Obama praised Hagel at a White House event called to announce his departure, saying he had always been candid with his advice and had "always given it to me straight".

Officials said Obama wanted fresh leadership during the final two years of his administration.

White House spokesman Josh Earnest said that when Hagel was appointed, the focus for the defense department was sorting out its budget and Islamic State was not an issue.
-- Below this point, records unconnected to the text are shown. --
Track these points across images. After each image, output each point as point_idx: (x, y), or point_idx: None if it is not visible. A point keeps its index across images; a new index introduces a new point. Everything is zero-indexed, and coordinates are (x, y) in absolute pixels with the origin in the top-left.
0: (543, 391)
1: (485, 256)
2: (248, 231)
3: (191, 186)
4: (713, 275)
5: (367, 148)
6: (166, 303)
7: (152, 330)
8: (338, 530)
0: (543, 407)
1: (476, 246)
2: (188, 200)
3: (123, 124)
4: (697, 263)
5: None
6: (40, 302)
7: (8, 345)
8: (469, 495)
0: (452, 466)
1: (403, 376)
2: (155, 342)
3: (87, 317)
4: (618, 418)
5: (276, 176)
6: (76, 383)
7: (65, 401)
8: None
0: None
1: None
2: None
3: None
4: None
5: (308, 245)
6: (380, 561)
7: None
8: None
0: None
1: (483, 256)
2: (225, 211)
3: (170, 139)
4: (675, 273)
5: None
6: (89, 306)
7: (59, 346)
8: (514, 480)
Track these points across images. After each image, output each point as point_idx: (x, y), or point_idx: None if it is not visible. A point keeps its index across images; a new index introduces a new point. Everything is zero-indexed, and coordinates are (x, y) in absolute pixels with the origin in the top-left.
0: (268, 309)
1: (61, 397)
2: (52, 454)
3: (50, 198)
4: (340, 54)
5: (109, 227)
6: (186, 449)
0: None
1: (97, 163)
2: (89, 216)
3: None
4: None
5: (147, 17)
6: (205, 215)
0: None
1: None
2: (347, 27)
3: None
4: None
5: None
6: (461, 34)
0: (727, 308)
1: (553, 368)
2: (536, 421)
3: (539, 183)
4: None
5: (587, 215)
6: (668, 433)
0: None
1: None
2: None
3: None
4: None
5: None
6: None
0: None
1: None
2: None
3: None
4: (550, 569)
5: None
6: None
Fighting the group would be the top priority for his successor, he said.

FLOURNOY IS POSSIBLE SUCCESSOR

Top potential candidates to replace Hagel include Michele Flournoy, a former under secretary of defence, and Ashton Carter, a former deputy secretary of defense, who were rumored to be contenders for Hagel's job before he was named.

Hagel, who was the only enlisted combat veteran to serve as defense secretary, ran into a wave of opposition when Obama, a Democrat, nominated him.

Republicans objected partly because Hagel opposed the 2007 'surge' of troops in the Iraq war, which eventually helped defeat al Qaeda and other militants and opened the way for a US troop withdrawal.

He was seen as poorly prepared and hesitant during his confirmation hearing, including refusing to answer 'yes' or 'no' when McCain demanded he judge whether he was wrong to oppose the surge strategy.

Hagel, who became an outspoken critic of the administration of President George W. Bush, had also upset many in his party by endorsing Obama in his presidential race against Republican Senator John McCain in 2008.

Defence analyst Loren Thompson said Obama had seen Hagel as someone who could build bridges to the Republican Party, particularly in disputes over the massive defense budget, but Hagel’s ties were not in fact strong to begin with.

"What they need is a focused person who can clearly communicate with Capitol Hill on the need to loosen budget caps" that were damaging the military's ability to function, Thompson said. "Hagel seemed like he would appeal to both sides, but he wound up alienating Republicans and angering Democrats."